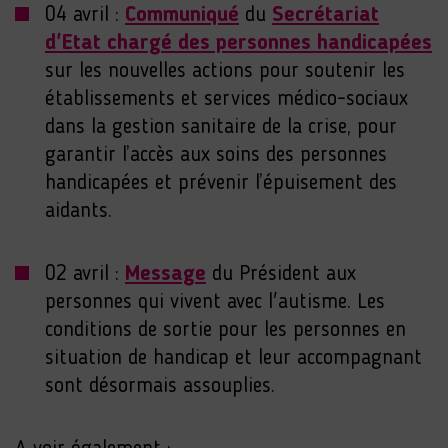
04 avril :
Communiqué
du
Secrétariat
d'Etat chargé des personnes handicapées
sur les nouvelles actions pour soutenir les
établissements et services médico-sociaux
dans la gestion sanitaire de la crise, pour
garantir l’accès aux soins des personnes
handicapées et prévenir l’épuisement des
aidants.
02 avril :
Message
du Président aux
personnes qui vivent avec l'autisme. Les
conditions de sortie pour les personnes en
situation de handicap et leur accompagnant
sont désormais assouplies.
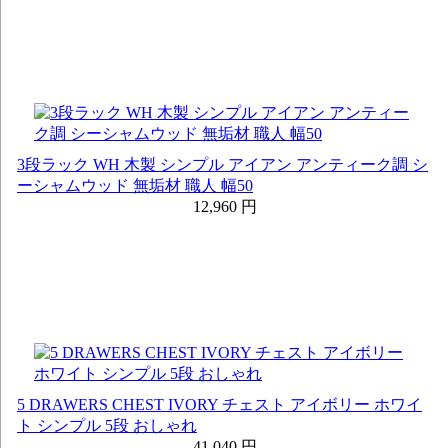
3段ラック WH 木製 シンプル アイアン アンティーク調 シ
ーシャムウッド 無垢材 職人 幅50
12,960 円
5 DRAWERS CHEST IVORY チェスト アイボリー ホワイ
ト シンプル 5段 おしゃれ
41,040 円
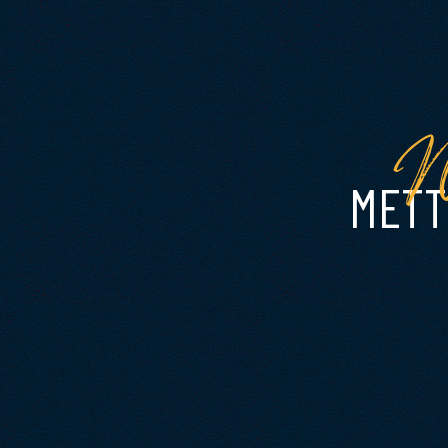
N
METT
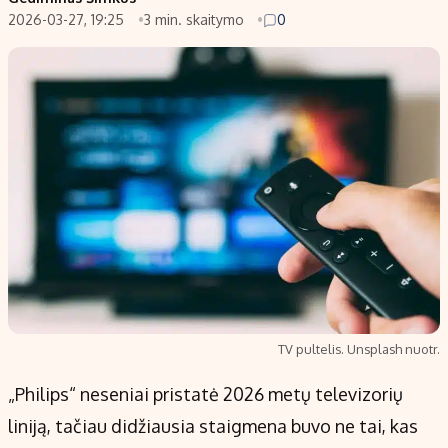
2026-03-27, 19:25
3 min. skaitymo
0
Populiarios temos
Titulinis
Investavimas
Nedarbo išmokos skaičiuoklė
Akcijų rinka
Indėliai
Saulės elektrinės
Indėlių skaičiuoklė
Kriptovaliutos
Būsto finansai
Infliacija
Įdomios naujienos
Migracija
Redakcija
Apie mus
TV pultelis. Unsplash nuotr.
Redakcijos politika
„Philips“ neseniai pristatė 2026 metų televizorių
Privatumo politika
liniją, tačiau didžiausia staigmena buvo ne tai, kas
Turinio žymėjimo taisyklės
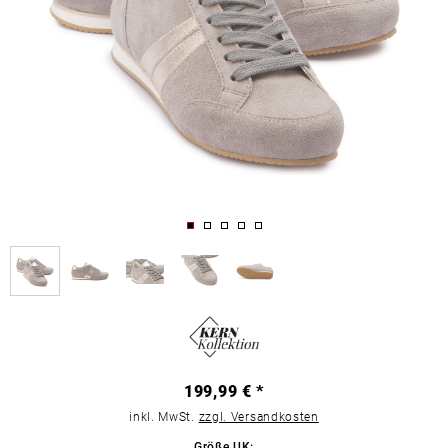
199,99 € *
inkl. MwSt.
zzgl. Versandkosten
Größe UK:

--

## What the exercise asks
Update the material above by replacing "Akcijų rinka" with "Vertybinių popierių rinka" and changing nothing else. Omit the pictures from your answer.

## Response to this exercise
04 avril :
Communiqué
du
Secrétariat
d'Etat chargé des personnes handicapées
sur les nouvelles actions pour soutenir les
établissements et services médico-sociaux
dans la gestion sanitaire de la crise, pour
garantir l’accès aux soins des personnes
handicapées et prévenir l’épuisement des
aidants.
02 avril :
Message
du Président aux
personnes qui vivent avec l'autisme. Les
conditions de sortie pour les personnes en
situation de handicap et leur accompagnant
sont désormais assouplies.
3段ラック WH 木製 シンプル アイアン アンティーク調 シ
ーシャムウッド 無垢材 職人 幅50
12,960 円
5 DRAWERS CHEST IVORY チェスト アイボリー ホワイ
ト シンプル 5段 おしゃれ
41,040 円
N
METT
2026-03-27, 19:25
3 min. skaitymo
0
Populiarios temos
Titulinis
Investavimas
Nedarbo išmokos skaičiuoklė
Vertybinių popierių rinka
Indėliai
Saulės elektrinės
Indėlių skaičiuoklė
Kriptovaliutos
Būsto finansai
Infliacija
Įdomios naujienos
Migracija
Redakcija
Apie mus
TV pultelis. Unsplash nuotr.
Redakcijos politika
„Philips“ neseniai pristatė 2026 metų televizorių
Privatumo politika
liniją, tačiau didžiausia staigmena buvo ne tai, kas
Turinio žymėjimo taisyklės
199,99 € *
inkl. MwSt.
zzgl. Versandkosten
Größe UK:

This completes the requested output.